Richard Branson

Our government’s fiscal strategy seems designed to exacerbate already-worsening economic conditions and pick up where the failures of 2008 left off.

In the coming weeks, months, years the CEOs of the biggest corporations will see the companies they lead collapse under tightening credit conditions. Amidst the Covid-19 crisis, these CEOs won’t have enough cash to service their debt and will walk cap in hand to the government, pleading for taxpayer money.

But why should we, the taxpayers, bailout companies that have taken on too much debt and spent all their cash on share buybacks rather than on responsible management and crisis buffers?

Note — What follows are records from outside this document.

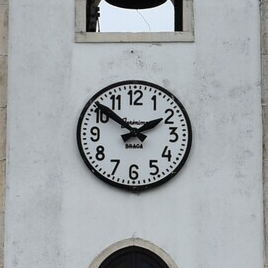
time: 1:51
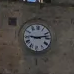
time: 9:12
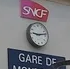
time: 9:13
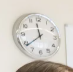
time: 11:38
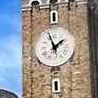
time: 1:56
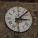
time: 3:07
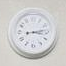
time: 3:13
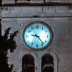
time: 9:23
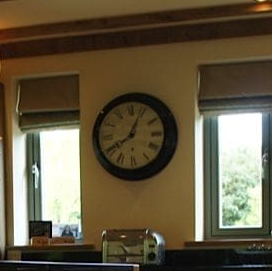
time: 8:04
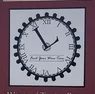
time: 1:54
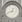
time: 12:41
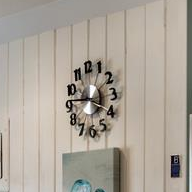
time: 3:46
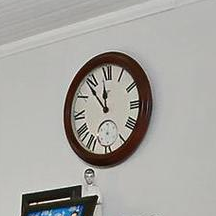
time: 11:53
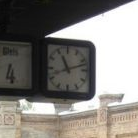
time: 11:12
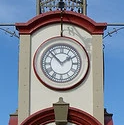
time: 1:52
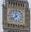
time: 11:37
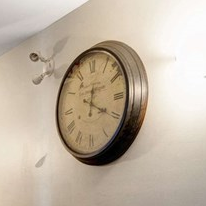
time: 12:19
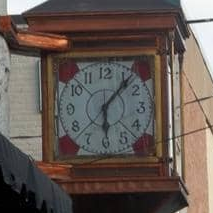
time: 6:06
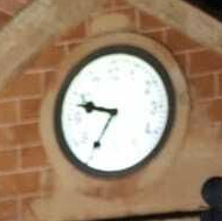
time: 9:35
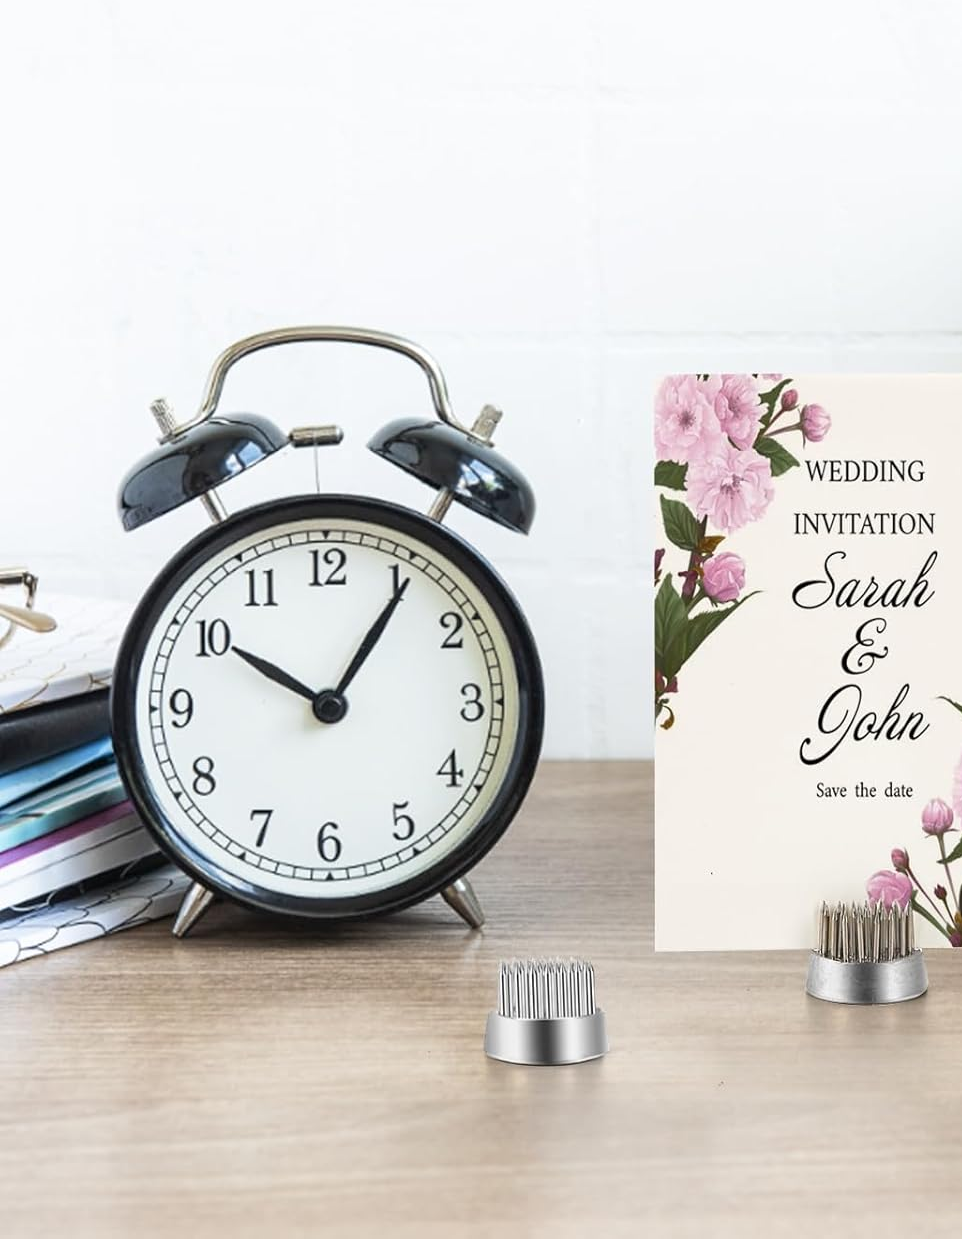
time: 10:05
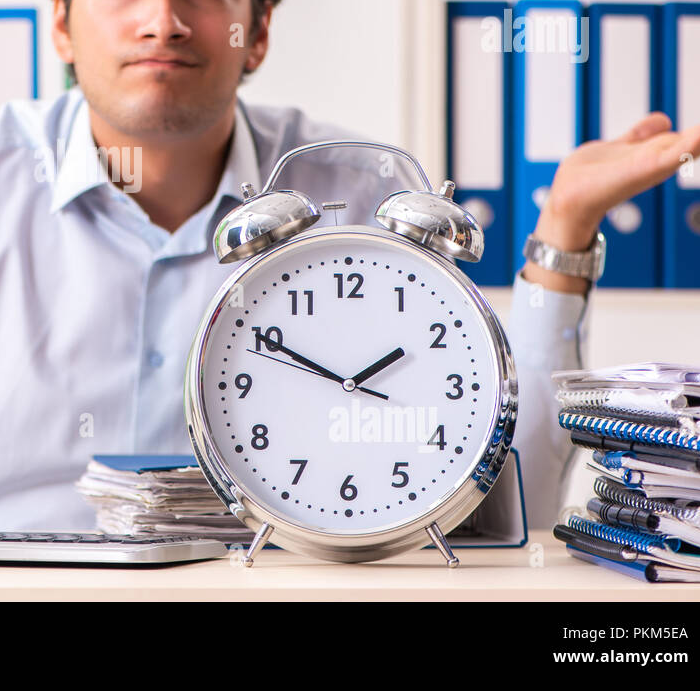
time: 1:50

The UK government was told to stock up on personal protective equipment (PPE) by respiratory virus threat advisory group Nervtag in 2016. The response was that we didn’t have cash to spend on this vital equipment due to austerity. Austerity measures will be doubled down on after the current crisis to pay for the unprecedented fiscal stimulus, further decreasing our ability to deal with future exogenous shocks. We are on a dangerous path with a bailout
scheme that rewards, and therefore incentivises, corporate dishonesty, irresponsibility, and mismanagement, at the risk of lives.

Since 2008, the economy has been addicted to the liquidity and cheap credit being pumped in by central banks and the subsequent asset price bubbles. Many nations pursued debt-fuelled expansion instead of addressing deeper issues like stagnating productivity growth. Now we have even more public debt and even less room for monetary stimulus. Any money we give out needs to go to the most deserving. This is exactly the kind of crossroads at which we must decide to stop the trend of ever-increasing debt, public and private, and make businesses safer.

The CEOs will plead helplessness. They will say things like “how could we know this would happen?” to justify their incoming burden on society. No one could expect CEOs to have foreseen the outbreak of a pandemic, but they should understand that we operate on an economic cycle made of busts as well as booms. These companies take all the profits on the upside then sheepishly look to government to step in, with society bearing the cost, in the case of downturns for which they should have prepared.

They will also say “we are too big to fail,” covering up the fact that they could be replaced with people that plan ahead and think about the risks they are taking. Some companies must be saved to prevent damage to livelihoods and supply chains, but we must choose these beneficiaries very carefully. In the words of former chair of the Federal Reserve, Alan Greenspan: “if they’re too big to fail, they’re too big”.

The aviation industry is currently one of the hot topics. Can we afford to allow such large and interconnected companies to fail? Sir Richard Branson has lobbied heavily for a bailout of his project Virgin Atlantic, having chosen to put all his staff on unpaid leave due to, he would say, meagre cash reserves that don’t compare to those of his rivals. A well-managed company looks after its staff, for practical as well as moral reasons. The self-proclaimed “tax exile” – the entrepreneur resides in the British Virgin Islands and has thusly avoided millions in tax through the UK’s lack of international taxation – wants taxpayer money, which he does not contribute to, to save him from his lack of preparation. Nassim Nicholas Taleb recently tweeted that “Planes will fly [with] new owners!”.

Covid-19 is a grievous shock to the whole world. With monetary policy in the United Kingdom lacking in scope, an  unprecedented fiscal response is required, but this money needs to go to the hardworking people and families in the UK who have lost their jobs through no fault of their own, not to CEOs looking to shift all their downside onto society.

Think of the precedent of corporate invincibility this would cement after countless bailouts, and the repercussions for long-term financial stability and trust in institutions. The Babylonians knew this almost 4000 years ago; Law 232 of their Hammurabi Code summarises our position nicely:

If [the builder] destroys property, he shall restore whatever he destroyed, and because he did not make the house which he builds firm and it collapsed, he shall rebuild the house which collapsed at his own expense.

I hope our leadership chooses very carefully – more carefully than currently touted – which organisations receive bailouts, given the tendency of such “remedies” to backfire. The last decade has shown us the effects of misguided stabilisation policy and the stickiness of corporate irresponsibility. CEOs have failed to build their houses firmly and should be rebuilding their houses at their own expense, not ours.

Let’s not pay for our own impoverishment.